Speaking at a forum hosted by the AFL-CIO and Working America, an
affiliate of the labor federation, Trumka said the labor group is
focusing more on supporting candidates that are right on the issues
rather than on their party affiliation.
“What we intend to do is to run on issues, less than run on people
and party, and then support the people who support those issues,”
Trumka said.
Next Tuesday, primary day in Arkansas, is the
biggest test yet of the labor movement’s aggressive push to hold
Democrats accountable who were not supportive of the unions’

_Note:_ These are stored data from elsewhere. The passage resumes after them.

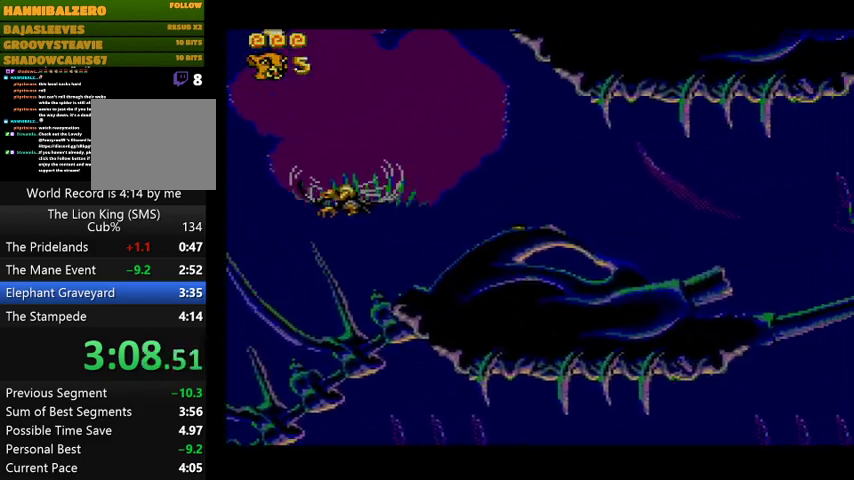
{"buttons": ["DPAD_RIGHT"], "events": []}
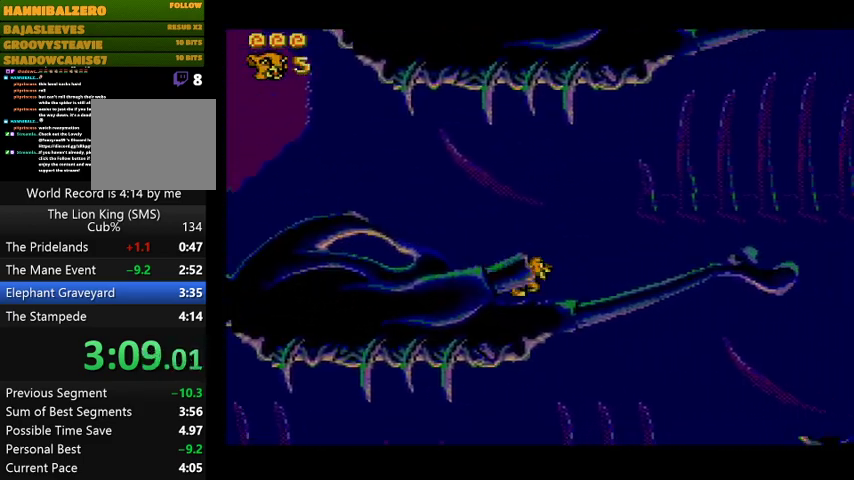
{"buttons": ["CROSS", "DPAD_RIGHT"], "events": [[500, "CROSS", "down"]]}
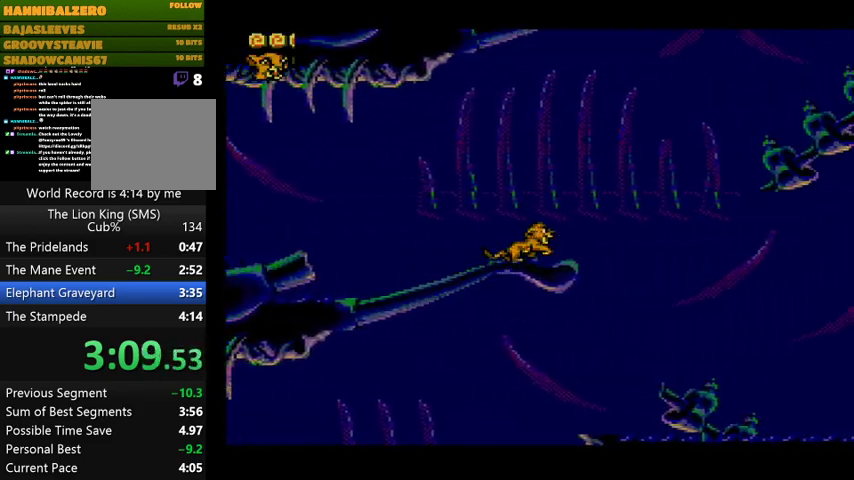
{"buttons": ["CROSS", "DPAD_RIGHT"], "events": []}
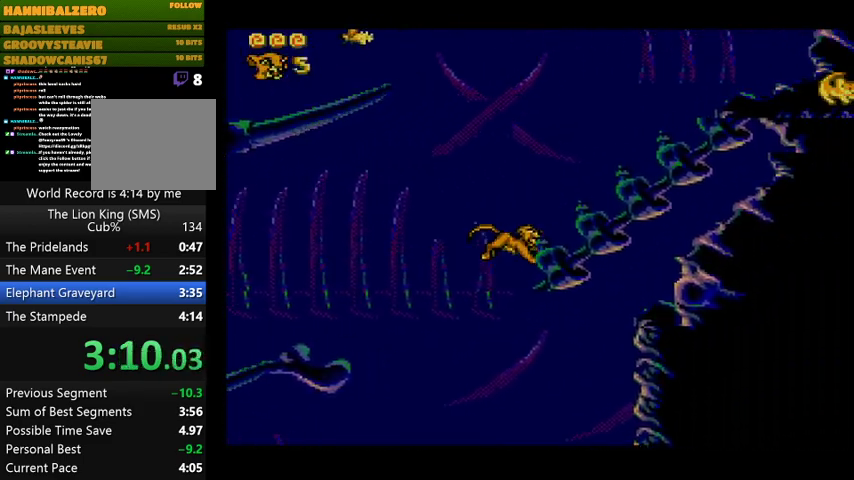
{"buttons": ["DPAD_RIGHT"], "events": [[67, "CROSS", "up"]]}
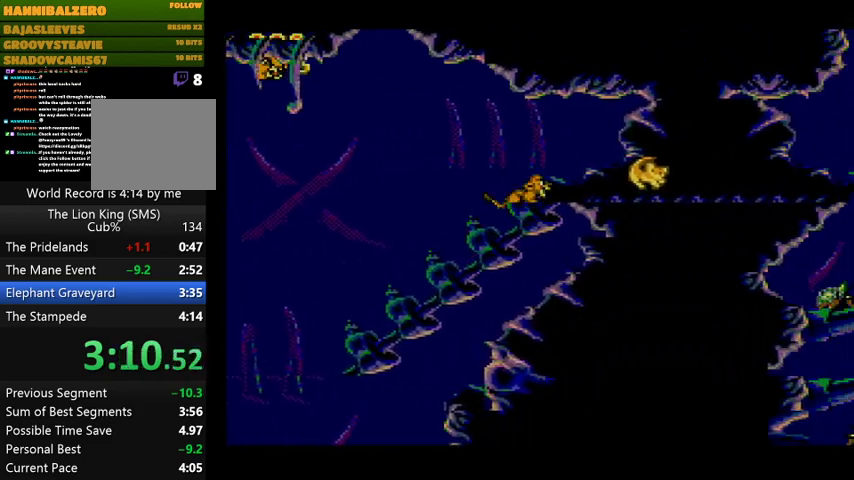
{"buttons": ["DPAD_RIGHT"], "events": []}
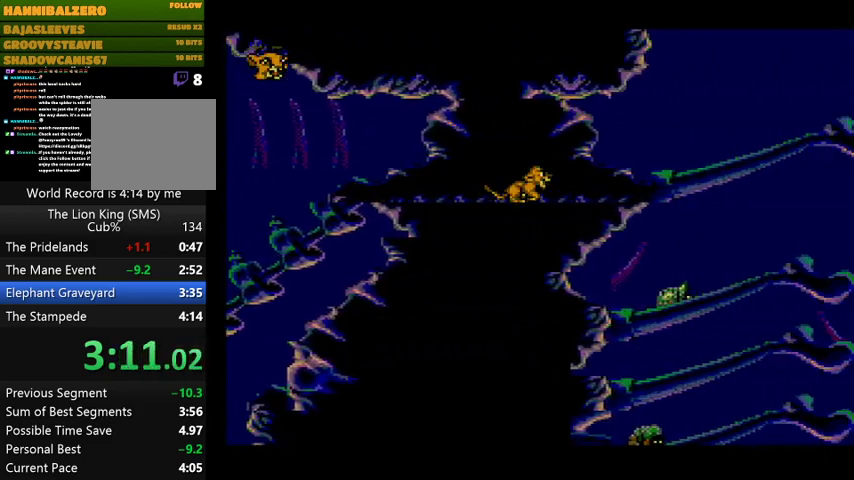
{"buttons": ["DPAD_RIGHT"], "events": []}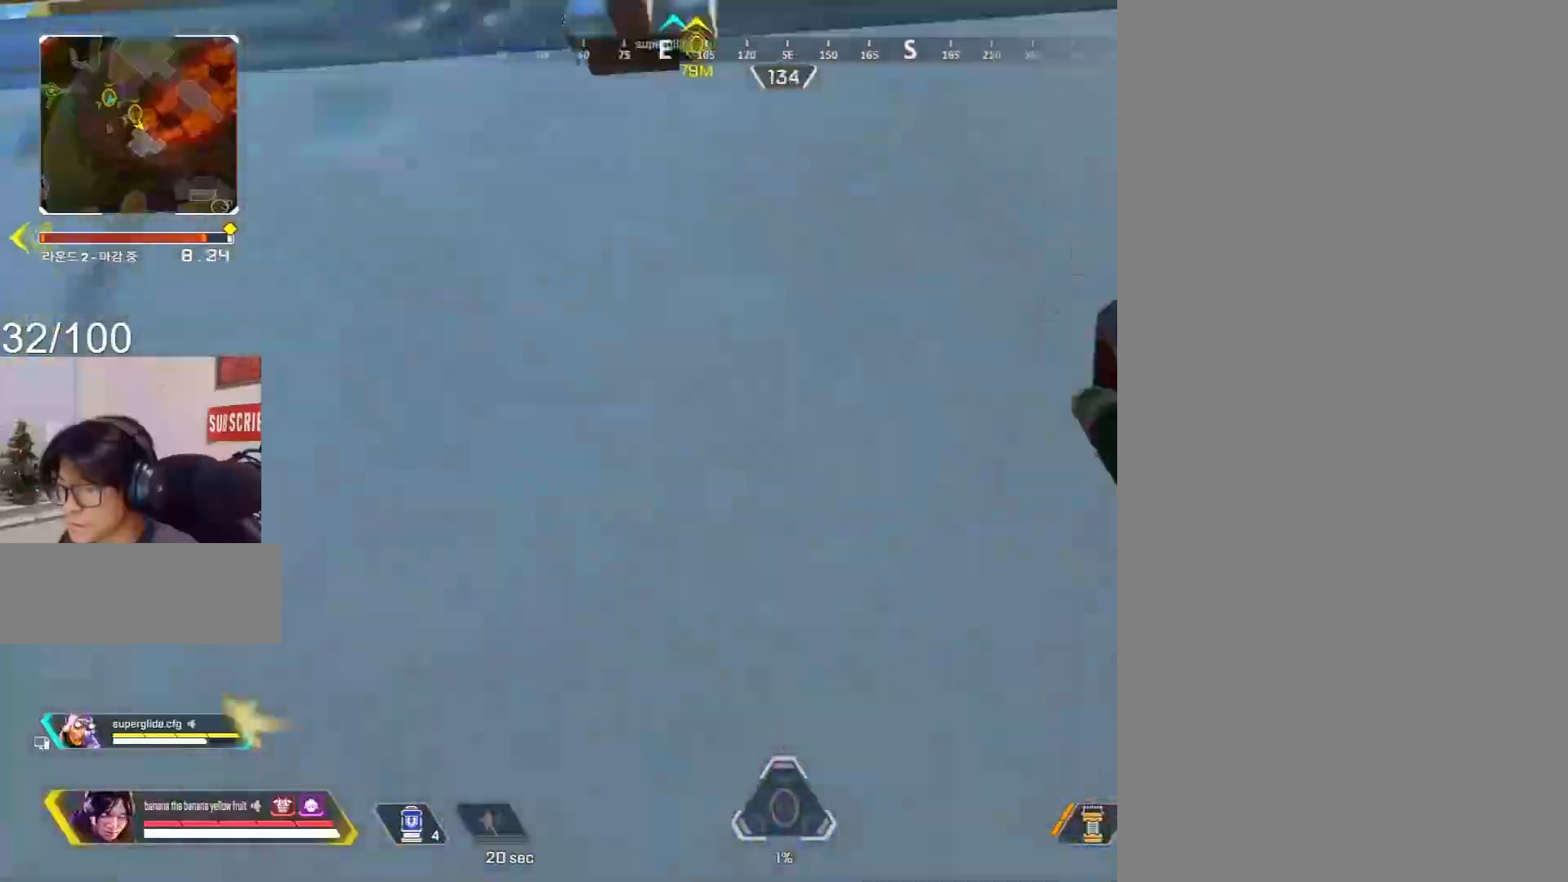
Gameplay with keyboard and mouse; each line is a JSON object with the keys and mouse buttons held at the frame after it. "events" lists presses ("down") and releases ("up") of "1", "2", "3", "4", "5", "a", "alt", "c", "caps_lock", "ctrl", "d", "e", "f", "g", "q", "r", "s", "shift", "space", "t", "tab", "v", "w", "x", "z", "mouse_left", "mouse_wheel" and "mouse_right" between this image and that frame as [ms after this image, input, new state], when the widget could be followed in between. "mouse_left", "mouse_wheel", "mouse_right" = the "left", "wheel", "right" buttons of the "mouse" list. No other keys are recorded. "wheel" means that the mouse wheel is clicked or scrolled. Mouse movement is not recorded.
{"keys": ["shift", "w"], "mouse": [], "events": [[33, "d", "down"], [317, "d", "up"]]}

legislative agenda this Congress.
The AFL-CIO, the Service Employees International Union and other
labor groups have spent millions on televisions and get-out-the-vote
efforts in support of Arkansas Lt. Gov. Bill Halter, who is challenging
Sen. Blanche Lincoln (D-Ark.) for the party’s Senate nomination. The
two are having a runoff on Tuesday to see who wins the party’s nod for
the general election race this fall.
That race is the most prominent example of labor’s push against
Democrats who were unwilling to vote for healthcare reform or for legislation that would make union organizing much easier. Trumka
said the AFL-CIO will not support Democrats if their record veers away
from working-class issues.
“I guess you could call us in the future ‘unpredictable partners,’”
Trumka said. “Because we will partner with the Democratic Party when
they operate in the best interests of working people and we will not
when they don’t.”
At times, Democrats have disappointed their labor supporters this
Congress. Trumka lamented how much stimulus funding has gone outside of
the United States as well as unemployment benefits being stripped out
of the tax extenders bill voted on in the House last week.
The labor leader also noted the Obama administration’s support of a
tax on high-cost insurance plans in the healthcare reform bill. He
credited that policy with the Democrats’ loss of the late Sen. Edward
Kennedy’s (D-Mass.) seat to Scott Brown (R) in January this year.
“Two thirds of the people in Massachusetts who thought the excise
tax was going to hit them voted for Brown,” Trumka said. “This
administration had run against the excise tax. Then to reverse it, it
was tough for our members to understand. We couldn’t explain it.”
Speaking at the same forum, one member of Congress said she welcomed unions holding Democrats accountable.
“It
doesn’t trouble me that if organized labor is asking for
accountability, that demand comes to all Democrats who want the support
of organized labor. I think that should be expected,” said Rep. Donna
Edwards (D-Md.).
Edwards said she thinks this election will be all about
accountability and that Democrats need to hold those responsible for
the economic crisis to the Gulf of Mexico oil spill to win voters’
support this fall.
“I think that speaks to the frustration of the Tea Partiers as well as
it speaks to the frustration of liberals who are sitting out in
congressional districts like my own,” Edwards said.